Отрывок -
'''

КОВЧЕГ В ТОМИЛИНО
Недаром темною стезей
Я проходил пустыню мира;
О нет! недаром жизнь и лира
Мне были вверены судьбой!
|
А. С. Пушкин |
Томилино... Здесь ропетовские дачи подмосковного модерна ещё соседствуют с деревянными бараками 1930-х годов в 2 этажа и как бонус вблизи - туалет, холодный, уличный с огромной шапкой снега зимой!
Тут же замки-коттеджи с климат-контролем, с видеонаблюдением. И как рыцарь, закованный в блестящие латы, проезжает хозяин замка по лужам в авто...
Это сейчас, а тогда в 60-70-е не было ни авто, ни коттеджей, а были хибары, халупы и дачи.
Но сосны-старожилы всё те же: молчаливые великаны с зелёной, мягкой хвоей и смолистым ароматом. Хранители места - смотрители мира. Сосны-целители!
...Прогретый воздух, корабельный шум
Баюкают мой беспокойный ум.
И я дремлю. И входит сонный строй
Шумящих сосен тихая душа.
И бродит, говоря сама с собой,
Концами крыльев хвою вороша.
Так писал историк церкви и литератор Сергей Бычков в 1969 году.
Войдём в этот старый поселок, основанный более 100 лет тому назад. Здесь нет улицы Ленина, а есть улицы Гаршина, Пришвина, Пушкина, Брюсова, Тургенева.

'''

Задание A - Согласуются ли с отрывком о Томилино утверждения (i) «Стихи о соснах Сергей Бычков написал в 1969 году», (ii) «В поселке есть улица Ленина» и (iii) «В 60-70-е годы в Томилино уже стояли коттеджи»? На каждое ответьте «да» или «нет» и приведите решающие слова отрывка дословной цитатой.
Задание B - Перепишите без изменений часть отрывка о Томилино: начните с места, где стоят слова «Тут же замки-коттеджи», и остановитесь после слов «мой беспокойный ум.».

Исходные данные -
'''

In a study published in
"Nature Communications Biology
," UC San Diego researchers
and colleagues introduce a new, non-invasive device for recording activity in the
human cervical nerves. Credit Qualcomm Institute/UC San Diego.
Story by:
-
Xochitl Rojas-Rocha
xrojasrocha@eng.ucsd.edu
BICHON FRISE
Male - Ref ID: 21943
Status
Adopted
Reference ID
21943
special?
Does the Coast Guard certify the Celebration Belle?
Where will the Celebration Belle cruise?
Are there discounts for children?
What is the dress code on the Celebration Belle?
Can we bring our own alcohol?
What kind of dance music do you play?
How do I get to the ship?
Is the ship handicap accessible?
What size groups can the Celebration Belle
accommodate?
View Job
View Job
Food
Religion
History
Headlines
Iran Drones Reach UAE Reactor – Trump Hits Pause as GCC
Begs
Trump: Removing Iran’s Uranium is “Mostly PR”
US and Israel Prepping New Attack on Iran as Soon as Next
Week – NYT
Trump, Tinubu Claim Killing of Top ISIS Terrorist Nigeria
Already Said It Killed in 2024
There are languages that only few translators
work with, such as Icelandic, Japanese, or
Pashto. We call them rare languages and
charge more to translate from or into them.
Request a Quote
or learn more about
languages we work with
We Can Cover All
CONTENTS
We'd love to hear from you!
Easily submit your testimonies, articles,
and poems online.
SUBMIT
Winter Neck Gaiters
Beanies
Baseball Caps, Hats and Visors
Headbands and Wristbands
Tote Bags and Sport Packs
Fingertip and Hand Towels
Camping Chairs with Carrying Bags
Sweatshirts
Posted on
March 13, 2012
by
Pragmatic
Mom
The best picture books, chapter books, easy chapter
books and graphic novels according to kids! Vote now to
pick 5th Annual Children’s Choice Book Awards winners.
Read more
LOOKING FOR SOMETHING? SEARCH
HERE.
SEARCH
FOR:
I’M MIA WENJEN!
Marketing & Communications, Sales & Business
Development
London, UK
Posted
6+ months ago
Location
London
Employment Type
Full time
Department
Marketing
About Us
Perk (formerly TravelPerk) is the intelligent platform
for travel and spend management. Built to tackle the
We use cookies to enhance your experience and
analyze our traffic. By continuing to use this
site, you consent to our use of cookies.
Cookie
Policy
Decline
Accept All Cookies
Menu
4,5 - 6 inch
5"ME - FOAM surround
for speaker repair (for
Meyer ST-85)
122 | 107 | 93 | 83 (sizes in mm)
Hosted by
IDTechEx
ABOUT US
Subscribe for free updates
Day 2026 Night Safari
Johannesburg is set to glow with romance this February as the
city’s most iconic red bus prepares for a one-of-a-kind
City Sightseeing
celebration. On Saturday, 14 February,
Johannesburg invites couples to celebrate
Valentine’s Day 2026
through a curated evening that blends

'''

Письменный ответ A -
(i) Да: «Так писал историк церкви и литератор Сергей Бычков в 1969 году».
(ii) Нет: «Здесь нет улицы Ленина».
(iii) Нет: «а тогда в 60-70-е не было ни авто, ни коттеджей».

Письменный ответ B -
Тут же замки-коттеджи с климат-контролем, с видеонаблюдением. И как рыцарь, закованный в блестящие латы, проезжает хозяин замка по лужам в авто...
Это сейчас, а тогда в 60-70-е не было ни авто, ни коттеджей, а были хибары, халупы и дачи.
Но сосны-старожилы всё те же: молчаливые великаны с зелёной, мягкой хвоей и смолистым ароматом. Хранители места - смотрители мира. Сосны-целители!
...Прогретый воздух, корабельный шум
Баюкают мой беспокойный ум.